Jürg Gohl
Non, non. Auf den Zuschauerrängen im Kasernenareal werden nicht nur Nordwestschweizer Dialekte gesprochen. Beim Tattoo sind auch andere Landesteile, ja auch andere Länder im Publikum üppig vertreten.
Wenn am Samstag um Mitternacht erst sämtliche Formationen aus der Arena stampfen und hinterher die rund 7600 Zuschauerinnen und Zuschauer die Rampen verlassen, kann die vierte Auflage des Basler Tattoos ein positives Fazit ziehen: Da alle elf Vorstellungen innerhalb von nicht einmal ganz drei Wochen ausverkauft waren und zudem auch Generalprobe und dergleichen vor vollen Rängen stattfanden, werden am Ende 100 000 Personen die diesjährige Auflage des Basler Tattoos gesehen haben.
In der noch jungen Geschichte der Basler Veranstaltung stellen die Besucher längst einen entscheidenden Faktor dar für den rasanten Aufstieg. Als «meteorenhaft» bezeichnet ihn Erik Julliard im Interview mit der Sonntag bz vom 12. Juli.

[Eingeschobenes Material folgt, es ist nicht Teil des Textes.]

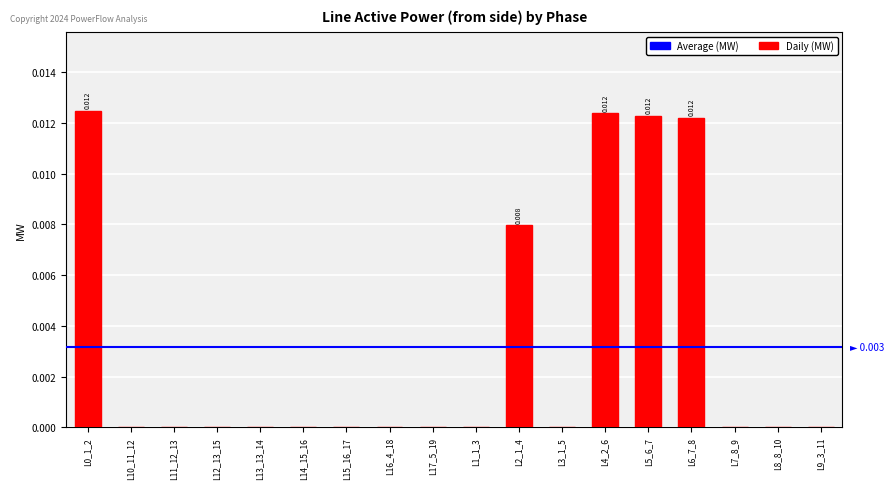

How many categories are shown in the chart?

18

Und er vergisst dabei nicht, das Basler Publikum gebührend ins Spiel zu bringen.
Von national zu baslerisch
Kapitulieren müssen die Verantwortlichen aber vor der Aufgabe, den typischen Tattoo-Besucher zu beschreiben. «Ihn gibt es nicht», sagt Werner Blatter, der in der Organisation für die Medienbetreuung mitverantwortlich zeichnet. Und gleichwohl lässt sich beim Publikum wenigstens eine vielleicht sogar überraschende Entwicklung beobachten: Das Tattoo entwickelt sich nicht etwa von einem Basler zu einem nationalen, ja leicht internationalen Anlass. Sondern es schlägt den umgekehrten Weg ein.
Machten vor zwei Jahren die Leute aus dem Grossraum Basel im Publikum noch um die 30 Prozent aus, so bildet diese Gruppe heute bereits knapp mehr als die Hälfte. Werner Blatter schätzt grob: 50 Prozent aus der Umgebung, 25 Prozent aus anderen Teilen der Schweiz und nochmals 25 Prozent aus dem Ausland.
Im OK erklärt man sich diese aussergewöhnliche Entwicklung damit, dass die Basler inzwischen gemerkt haben, dass sie leer ausgehen, wenn sie den Vorverkauf verschlafen. «Wer bestellt halt schon ein halbes Jahr im Voraus Eintrittskarten», fragt Werner Blatter, «es sei denn, er will eine Veranstaltung um jeden Preis sehen.»
Auffallend sei vor allem, dass aus der Romandie viele Leute anreisen, um die besten Formationen dieser Sparte live zu sehen. Und unter den ausländischen Gästen ist der süddeutsche Raum stark vertreten. Wie populär das Tattoo dort offenbar sein muss, zeigte sich gerade gestern. Ein paar Formationen, die derzeit in Basel auftreten, verbanden einen Ausflug nach Freiburg im Breisgau gleich mit einem kurzen morgendlichen Umzug durch die Altstadt.
Sie waren überrascht, dass sie dort von zahlreichen Zuschauern und sogar Fernsehstationen erwartet wurden. Eigentliche Tattoo-Touristen, die Veranstaltungen dieser Art über den ganzen Erdball abklappern, gibt es wohl auch unter den 100 000 Gästen. Doch zahlenmässig sind sie absolut vernachlässigbar.
Der Basler «Me goht»-Effekt
Auch bei den Beweggründen, sich das Tattoo nicht entgehen zu lassen, wollen sich die Verantwortlichen nicht einfach auf zwei, drei Schlagwörter festlegen. Dem einen behagt die Show, dem oder der anderen eher das Musikalische. Auch der «Gänsehaut-Faktor», wie ihn der Speaker nennt, darf nicht unterschätzt werden.
Und da wäre noch der «Me goht»-Effekt. «Unser Anlass, der ursprünglich auch mit etwas Skepsis aufgenommen worden ist, hat in der Gunst der Basler eindeutig einen grossen Schritt nach vorne genommen», stellt Blatter fest.
Vor zwei Jahren noch sei über «eine Fasnachtskopie im Sommer» gelästert oder das Tattoo auf eine Militärparade reduziert worden. Nun hat der Anlass in der öffentlichen Meinung seine Eigenständigkeit zwischen Cortège und Defilee erlangt. «Beim Publikum», glaubt Blatter, «haben wir dieses Jahr einen Durchbruch geschafft.»